The project implementation phase that follows is the source
of great concern and great frustration for the project
manager. After all, the objective of the ETL exercise is to
manage data and provide the required information to the end
users in formats specified by them. Data has to be acquired,
moved from one location to another, validated, transformed
and loaded into its destination. He needs to understand the
data combinations and define the expected results.
To this end, the project manager must choose the
architecture, which will support the extraction,
transformation and loading of the data. If he has to deal
with large volumes of data, he must consider the potential
of partitioning and running multiple processes to optimize
on the ETL architecture. He must grapple with issues
relating to Data profiling, monitoring of source systems,
need for continuous ETL and set profiling in order to avoid
the common pitfalls of an ETL project. He must include error
checks and decide how many test cases he will build. He must
have a bird’s eye view of the technical risks and security.
Finally he must be conscious that the test results must
validate the effort to meet business requirements. This
stage of the project plan would include documentation of the
test plan; the development of the test plan and the
performance test plan using pre defined or customized
templates.
The project manager at this stage of the project will be
defining the ETL object Migration Plan and the Database
object migration plan. He will be completing the ETL mapping
specifications and defining the cleanup process for log and
bad files. The test plan specifications drawn up will
include plans for unit, volume and performance tests.
The next stage in the ETL project plan would be a
Walkthrough ETL process. The project manager would identify
the common modules; evaluate the efficiency of the ETL code,
the business logic, accuracy and standardization. The
documentation of the test results is a deliverable.
The project then moves rapidly on to user validation tests
wherein the user validates the end product and certifies
whether or not it meets the business specifications set
forth at the start of the project. The business requirement
specification document forms the basis of the assessment.
If all business needs have been met the project manager
begins the move from prototype to production stage.

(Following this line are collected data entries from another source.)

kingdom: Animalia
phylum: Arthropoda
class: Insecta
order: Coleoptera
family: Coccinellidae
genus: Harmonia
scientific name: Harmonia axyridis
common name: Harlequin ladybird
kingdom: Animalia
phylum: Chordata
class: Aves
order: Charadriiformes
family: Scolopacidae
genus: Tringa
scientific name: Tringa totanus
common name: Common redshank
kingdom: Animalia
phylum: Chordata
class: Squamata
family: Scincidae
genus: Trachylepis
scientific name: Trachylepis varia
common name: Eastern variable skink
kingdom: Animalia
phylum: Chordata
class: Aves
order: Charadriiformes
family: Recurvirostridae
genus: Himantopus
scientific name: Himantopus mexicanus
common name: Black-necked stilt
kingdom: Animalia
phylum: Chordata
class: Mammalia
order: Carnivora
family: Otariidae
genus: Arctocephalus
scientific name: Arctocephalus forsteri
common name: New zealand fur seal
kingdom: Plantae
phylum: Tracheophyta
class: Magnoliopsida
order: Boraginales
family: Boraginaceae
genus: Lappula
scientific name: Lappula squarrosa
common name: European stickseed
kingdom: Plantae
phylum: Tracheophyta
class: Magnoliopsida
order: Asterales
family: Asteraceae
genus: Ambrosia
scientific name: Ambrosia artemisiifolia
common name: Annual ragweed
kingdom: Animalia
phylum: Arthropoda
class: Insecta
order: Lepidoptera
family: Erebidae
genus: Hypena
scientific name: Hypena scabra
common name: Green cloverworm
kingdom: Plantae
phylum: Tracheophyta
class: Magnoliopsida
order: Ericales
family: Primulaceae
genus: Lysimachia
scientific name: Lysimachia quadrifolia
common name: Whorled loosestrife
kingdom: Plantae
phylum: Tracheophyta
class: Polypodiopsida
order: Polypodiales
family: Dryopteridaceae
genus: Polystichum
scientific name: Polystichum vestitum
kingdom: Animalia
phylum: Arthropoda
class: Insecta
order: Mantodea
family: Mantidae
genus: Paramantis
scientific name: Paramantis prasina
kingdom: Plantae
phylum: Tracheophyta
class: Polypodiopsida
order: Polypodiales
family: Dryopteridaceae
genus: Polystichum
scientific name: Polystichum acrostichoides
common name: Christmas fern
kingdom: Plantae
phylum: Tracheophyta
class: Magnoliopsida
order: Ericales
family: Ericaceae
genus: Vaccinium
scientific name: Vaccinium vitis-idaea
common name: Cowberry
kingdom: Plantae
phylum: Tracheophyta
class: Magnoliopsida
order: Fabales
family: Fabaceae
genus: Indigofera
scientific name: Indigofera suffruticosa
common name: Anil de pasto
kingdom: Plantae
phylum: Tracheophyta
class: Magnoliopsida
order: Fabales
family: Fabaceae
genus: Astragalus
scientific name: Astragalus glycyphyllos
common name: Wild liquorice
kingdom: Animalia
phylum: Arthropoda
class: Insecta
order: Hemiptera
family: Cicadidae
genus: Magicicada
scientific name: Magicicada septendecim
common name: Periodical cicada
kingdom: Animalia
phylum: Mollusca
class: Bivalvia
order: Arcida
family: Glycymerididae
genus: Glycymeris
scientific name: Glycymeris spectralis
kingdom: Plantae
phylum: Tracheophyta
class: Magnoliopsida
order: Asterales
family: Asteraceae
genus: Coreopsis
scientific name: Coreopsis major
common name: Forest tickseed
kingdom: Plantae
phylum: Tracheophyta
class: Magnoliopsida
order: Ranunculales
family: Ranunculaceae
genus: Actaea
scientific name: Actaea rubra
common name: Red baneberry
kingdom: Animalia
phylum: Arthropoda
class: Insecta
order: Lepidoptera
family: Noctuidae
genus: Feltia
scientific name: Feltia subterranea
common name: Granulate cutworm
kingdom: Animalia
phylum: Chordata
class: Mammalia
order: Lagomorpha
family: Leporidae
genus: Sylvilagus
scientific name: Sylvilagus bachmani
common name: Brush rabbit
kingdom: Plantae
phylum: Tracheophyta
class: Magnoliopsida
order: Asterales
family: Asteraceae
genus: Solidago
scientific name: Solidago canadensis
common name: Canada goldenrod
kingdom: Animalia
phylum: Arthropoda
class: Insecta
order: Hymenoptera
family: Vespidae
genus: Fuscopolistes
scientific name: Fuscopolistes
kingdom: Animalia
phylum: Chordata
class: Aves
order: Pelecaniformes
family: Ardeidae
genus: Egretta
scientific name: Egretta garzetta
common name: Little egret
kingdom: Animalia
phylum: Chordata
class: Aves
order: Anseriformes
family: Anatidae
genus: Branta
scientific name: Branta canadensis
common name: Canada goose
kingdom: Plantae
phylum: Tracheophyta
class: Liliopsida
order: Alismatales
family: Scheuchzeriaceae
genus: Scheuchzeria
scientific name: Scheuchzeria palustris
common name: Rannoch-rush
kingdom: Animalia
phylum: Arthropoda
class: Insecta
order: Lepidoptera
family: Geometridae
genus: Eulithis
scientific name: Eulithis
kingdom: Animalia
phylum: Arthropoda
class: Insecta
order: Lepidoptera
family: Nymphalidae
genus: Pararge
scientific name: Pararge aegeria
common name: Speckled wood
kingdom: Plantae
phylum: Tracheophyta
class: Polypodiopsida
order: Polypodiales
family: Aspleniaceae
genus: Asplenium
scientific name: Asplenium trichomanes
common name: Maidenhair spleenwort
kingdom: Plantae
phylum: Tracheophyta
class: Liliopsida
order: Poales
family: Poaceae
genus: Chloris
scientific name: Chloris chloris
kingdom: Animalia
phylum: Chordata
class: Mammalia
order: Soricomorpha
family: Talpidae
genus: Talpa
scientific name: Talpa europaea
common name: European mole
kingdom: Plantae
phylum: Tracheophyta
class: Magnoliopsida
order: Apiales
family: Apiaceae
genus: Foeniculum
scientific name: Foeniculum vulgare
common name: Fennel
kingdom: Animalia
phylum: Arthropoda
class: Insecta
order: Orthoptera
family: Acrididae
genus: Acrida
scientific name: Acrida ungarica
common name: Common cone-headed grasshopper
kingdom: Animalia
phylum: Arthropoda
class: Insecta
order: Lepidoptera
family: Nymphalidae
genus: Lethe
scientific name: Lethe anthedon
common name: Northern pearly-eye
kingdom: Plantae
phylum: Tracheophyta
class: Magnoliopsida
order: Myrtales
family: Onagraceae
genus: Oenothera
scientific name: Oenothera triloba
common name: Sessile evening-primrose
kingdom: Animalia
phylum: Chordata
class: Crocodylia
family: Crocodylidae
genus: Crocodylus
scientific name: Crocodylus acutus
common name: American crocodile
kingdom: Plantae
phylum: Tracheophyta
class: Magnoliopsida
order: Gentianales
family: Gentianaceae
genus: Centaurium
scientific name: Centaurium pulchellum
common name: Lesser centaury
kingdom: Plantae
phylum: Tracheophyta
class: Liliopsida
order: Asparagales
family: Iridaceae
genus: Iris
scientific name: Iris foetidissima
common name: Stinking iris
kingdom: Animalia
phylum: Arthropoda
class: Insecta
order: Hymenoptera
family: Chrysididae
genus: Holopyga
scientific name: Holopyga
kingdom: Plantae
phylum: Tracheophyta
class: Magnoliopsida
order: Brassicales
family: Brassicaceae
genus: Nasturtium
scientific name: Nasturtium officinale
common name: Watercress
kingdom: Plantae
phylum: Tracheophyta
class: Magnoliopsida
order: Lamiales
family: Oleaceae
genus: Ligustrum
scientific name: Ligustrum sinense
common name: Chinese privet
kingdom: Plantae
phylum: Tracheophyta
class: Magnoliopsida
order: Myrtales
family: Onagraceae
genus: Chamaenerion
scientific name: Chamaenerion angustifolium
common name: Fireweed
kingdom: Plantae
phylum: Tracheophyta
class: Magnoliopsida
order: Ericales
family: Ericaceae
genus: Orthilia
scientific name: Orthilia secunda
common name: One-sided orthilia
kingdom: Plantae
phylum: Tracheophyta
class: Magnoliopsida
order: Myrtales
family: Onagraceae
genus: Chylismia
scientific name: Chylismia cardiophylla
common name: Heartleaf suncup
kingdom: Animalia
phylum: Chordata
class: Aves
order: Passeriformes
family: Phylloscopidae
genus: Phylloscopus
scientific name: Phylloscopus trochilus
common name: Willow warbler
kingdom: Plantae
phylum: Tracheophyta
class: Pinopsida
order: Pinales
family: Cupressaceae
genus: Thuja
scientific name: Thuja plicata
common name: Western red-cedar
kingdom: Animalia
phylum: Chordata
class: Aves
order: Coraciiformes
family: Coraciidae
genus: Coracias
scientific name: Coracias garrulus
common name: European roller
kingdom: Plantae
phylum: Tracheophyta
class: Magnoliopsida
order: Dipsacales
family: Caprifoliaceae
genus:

Thereafter the ETL process maintenance process needs to kick
in. This would include ETL process break definitions and ETL
process update specifications. The deliverables would
include Updated business requirements specifications,
updated mapping specifications, revised mapping
specification, updated ETL object migration form, developer
check methodologies for final results in production and
monitoring of ETL process.
The Silver Bullet
Achieving ETL success is not unlike achieving success in
other areas of data warehouse development. It takes a
willingness to experiment and to approach development in new
and sometimes unorthodox ways. Keep an open mind and
remember there are no silver bullets in ETL architecture.
Methods that yield promising results in some situations may
perform poorly in others. The approaches to development and
design discussed in this article are good starting points
for managing ETL processes and ultimately reaching your
goals in this critical area of data warehouse development.